Monday, February 22, 2010
Deb Babcock's gardening column appears Mondays in Steamboat Today.
Find more gardening columns here.
Steamboat Springs Did you know that in the past 100 years, about 75 percent of the genetic diversity of crops in the world has been lost to plants that have been developed for genetic uniformity? And did you know that just a handful of companies control 98 percent of the world’s seed sales?
Because these companies supply the world’s large-scale food producers, this means that fewer and fewer plants that were commonly grown in earlier periods of our history can be found and enjoyed. These newer hybrids generally were developed for reasons of long shelf life, ability to be transported long distances, and a tolerance for pesticides, drought, frost and other conditions. Note that nothing is said about their flavor, nutrition, aroma, color or possible specialized use.
The loss of diversity of our vegetable varieties isn’t just an aesthetic regret of someone who wants blue potatoes or an unusual squash as a novelty; it also can have a profound impact on our ability to feed ourselves should we experience a sudden change in climate or a devastating plant disease that wipes out an entire variety of food. Think back to the Irish potato famine in the 1840s. Farmers there began relying on one particular variety of potato that ended up being susceptible to potato blight fungus, starving its populace and ruining the economy of the country.
There is a growing school of gardeners who treasure rich diversity of flora and are growing heirloom plants. By preserving and growing heirloom plants, gardeners can pass on the rich history of plants that were grown for their particular hardiness in a microclimate, or for a wonderful flavor, color, shape, aroma, flower or culinary use. Or perhaps it was a variety that distant relatives grew or brought to America from their native countries.
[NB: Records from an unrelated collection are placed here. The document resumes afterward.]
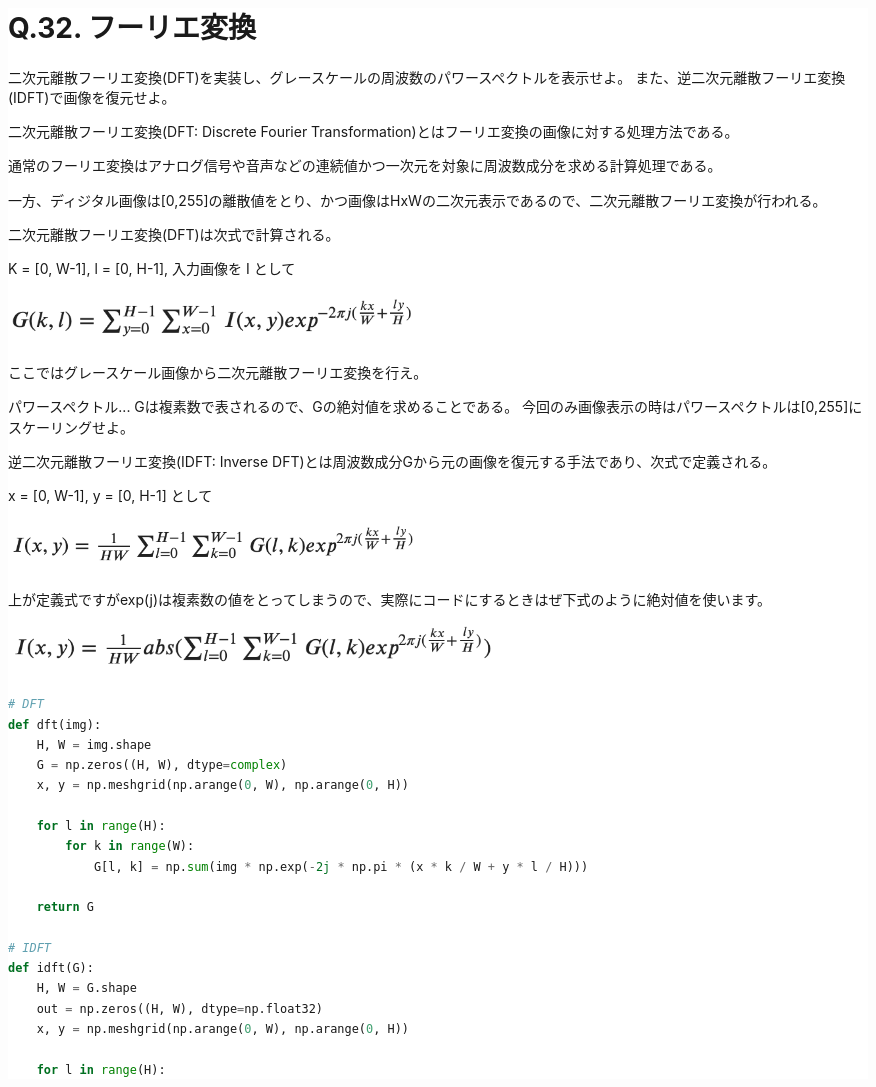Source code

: 

# Q.32. フーリエ変換

二次元離散フーリエ変換(DFT)を実装し、グレースケールの周波数のパワースペクトルを表示せよ。 また、逆二次元離散フーリエ変換(IDFT)で画像を復元せよ。

二次元離散フーリエ変換(DFT: Discrete Fourier Transformation)とはフーリエ変換の画像に対する処理方法である。

通常のフーリエ変換はアナログ信号や音声などの連続値かつ一次元を対象に周波数成分を求める計算処理である。

一方、ディジタル画像は[0,255]の離散値をとり、かつ画像はHxWの二次元表示であるので、二次元離散フーリエ変換が行われる。

二次元離散フーリエ変換(DFT)は次式で計算される。

K = [0, W-1], l = [0, H-1], 入力画像を I として

<img src="images/dft.png" height=50>



ここではグレースケール画像から二次元離散フーリエ変換を行え。

パワースペクトル... Gは複素数で表されるので、Gの絶対値を求めることである。 今回のみ画像表示の時はパワースペクトルは[0,255]にスケーリングせよ。

逆二次元離散フーリエ変換(IDFT: Inverse DFT)とは周波数成分Gから元の画像を復元する手法であり、次式で定義される。

x = [0, W-1], y = [0, H-1] として

<img src="images/idft.png" height=50>



上が定義式ですがexp(j)は複素数の値をとってしまうので、実際にコードにするときはぜ下式のように絶対値を使います。

<img src="images/idft_abs.png" height=50>




```python
# DFT
def dft(img):
    H, W = img.shape
    G = np.zeros((H, W), dtype=complex)
    x, y = np.meshgrid(np.arange(0, W), np.arange(0, H))

    for l in range(H):
        for k in range(W):
            G[l, k] = np.sum(img * np.exp(-2j * np.pi * (x * k / W + y * l / H)))

    return G

# IDFT
def idft(G):
    H, W = G.shape
    out = np.zeros((H, W), dtype=np.float32)
    x, y = np.meshgrid(np.arange(0, W), np.arange(0, H))
    
    for l in range(H):
```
You often can find out the origins of heirloom seeds and pass along the information — along with some seeds — to other gardeners, friends and family who may wish to also preserve a bit of horticultural history. Many of the heirloom seed and plant supplies also can provide you with a history of the variety. Additionally, the Amish, Mennonites and Native Americans have made special efforts to collect, save and preserve the stories behind many heirloom varieties.
Heirloom seeds differ from hybrids in a number of ways. The most important difference is that the plant is able to reproduce itself and that the seed produced will make another plant with the same traits through many generations. This is not true of hybrids. Heirloom plants also are open-pollinated, meaning that the plant requires no human intervention to reproduce. It does so naturally through insects or wind action.
Generally, heirlooms are at least 50 years old, often 100 years or more, though some varieties with shorter histories are considered heirlooms because of some unique trait. For a list of suppliers of heirloom seeds and plants, visit this Web site: www.ces.ncsu.edu/depts/hort/hil/hil-130.html or check out the list of heirloom suppliers in the small box with this article. Next time you’re in Fort Collins, check out the seed storage site at Colorado State University.
Wouldn’t it be fun to try some varieties of vegetables in your garden next year that offer unique colors, shapes, aroma and tastes you cannot find anywhere else? Consider adding more diversity to your family garden with heirlooms.